Reinforcement Learning: An Introduction by Richard S. Sutton and Andrew Barto: link

Introduction

Reinforcement Learning: An area of machine learning that aims to learn what to do to maximize cumulative reward.

Agents and Environments

At each timestep $t$:

  • Agents: Receive Reward $R_t$ and Observation $O_t$, execute Action $A_t$
  • Environments: Receive Action $A_t$, then emit Reward $R_{t+1}$ and Next Observation $O_{t+1}$

The sequence of observations, actions, and rewards is called history.

$$\begin{aligned} H_t = O_1, R_1, A_1, … , A_{t-1}, O_t, R_t \end{aligned}$$

State$(S_t)$: information used to determine what happens next. Both the agent and environment have state, and they may not agree with each other.

  • Fully observable environments: $O_t = S_t$. The agent can know the exact state of the environment. It is called a Markov Decision Process (MDP)
  • Partially observable environments: $O_t \neq S_t$. The agent only knows the partial state of the environment. It is called a Partially Observable Markov Decision Process (POMDP)

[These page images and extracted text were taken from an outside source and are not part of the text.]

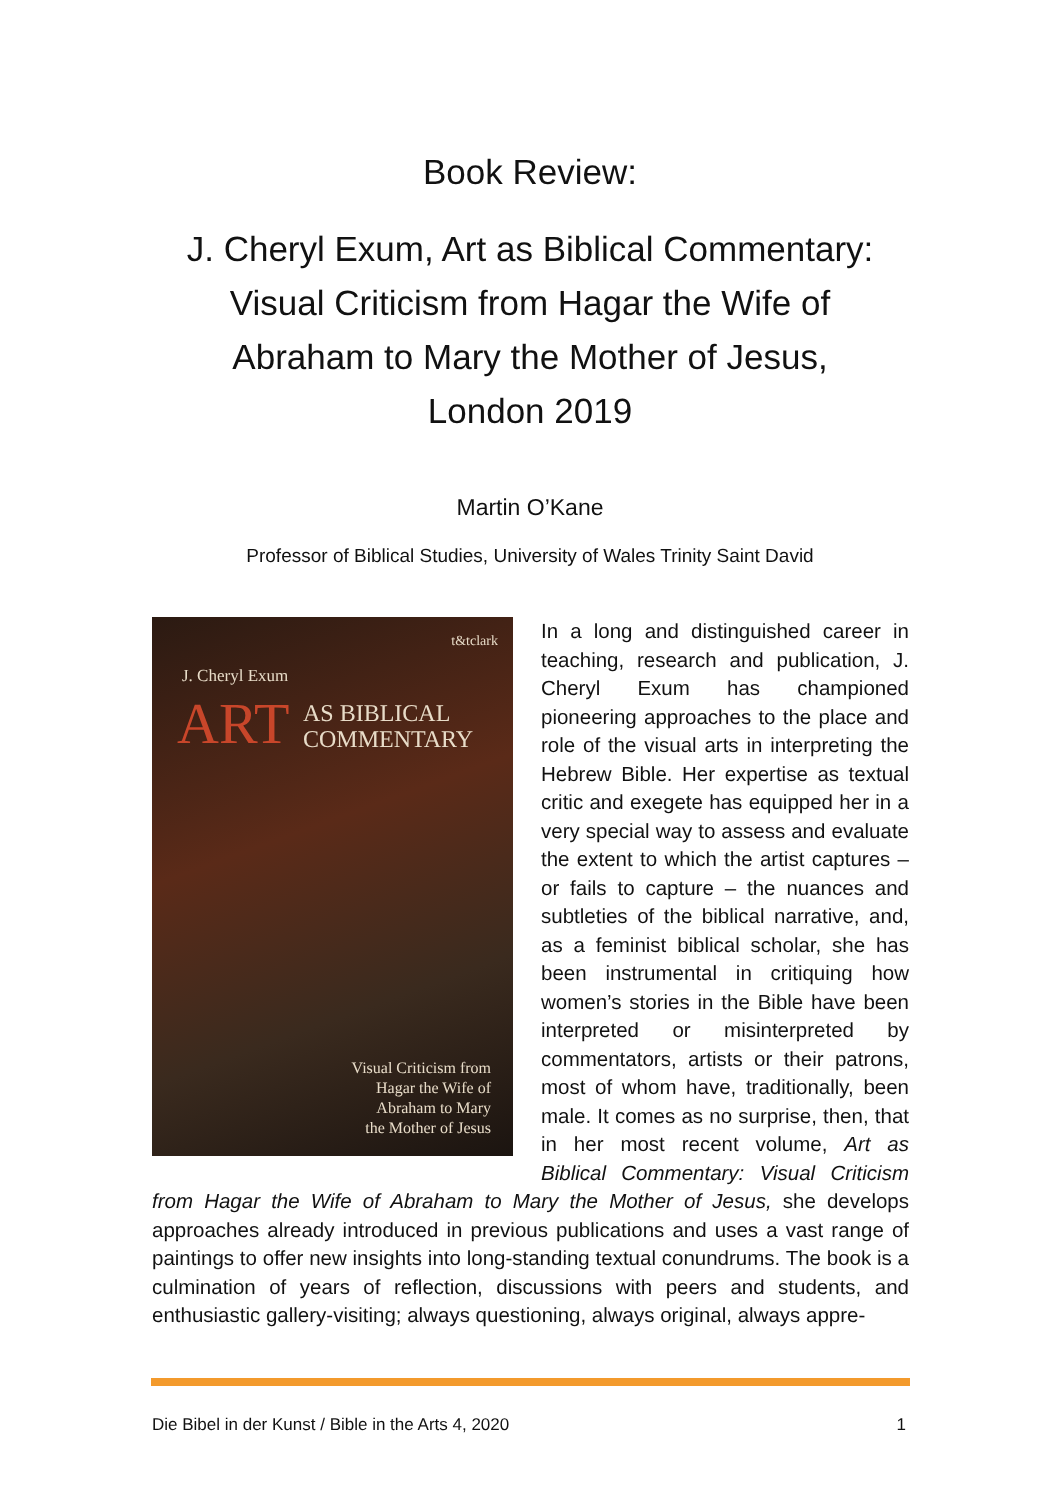Book Review:
J. Cheryl Exum, Art as Biblical Commentary:
Visual Criticism from Hagar the Wife of
Abraham to Mary the Mother of Jesus,
London 2019
Martin O’Kane
Professor of Biblical Studies, University of Wales Trinity Saint David
t&tclark
J. Cheryl Exum
ART AS BIBLICAL
COMMENTARY
Visual Criticism from
Hagar the Wife of
Abraham to Mary
the Mother of Jesus
In a long and distinguished career in teaching, research and publication, J. Cheryl Exum has championed pioneering approaches to the place and role of the visual arts in interpreting the Hebrew Bible. Her expertise as textual critic and exegete has equipped her in a very special way to assess and evaluate the extent to which the artist captures – or fails to capture – the nuances and subtleties of the biblical narrative, and, as a feminist biblical scholar, she has been instrumental in critiquing how women’s stories in the Bible have been interpreted or misinterpreted by commentators, artists or their patrons, most of whom have, traditionally, been male. It comes as no surprise, then, that in her most recent volume, Art as Biblical Commentary: Visual Criticism from Hagar the Wife of Abraham to Mary the Mother of Jesus, she develops approaches already introduced in previous publications and uses a vast range of paintings to offer new insights into long-standing textual conundrums. The book is a culmination of years of reflection, discussions with peers and students, and enthusiastic gallery-visiting; always questioning, always original, always appre-
Die Bibel in der Kunst / Bible in the Arts 4, 2020 1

Markov Decision Processes (MDP)

Markov Decision Process (MDP) is an environment that can be defined as a 5-tuple:

$$\begin{aligned} (\mathcal{S}, \mathcal{A}, \mathcal{P}, \mathcal{R}, \gamma) \end{aligned}$$

where

  • $\mathcal{S}$: state space (set of states)

  • $\mathcal{A}$: action space (set of actions)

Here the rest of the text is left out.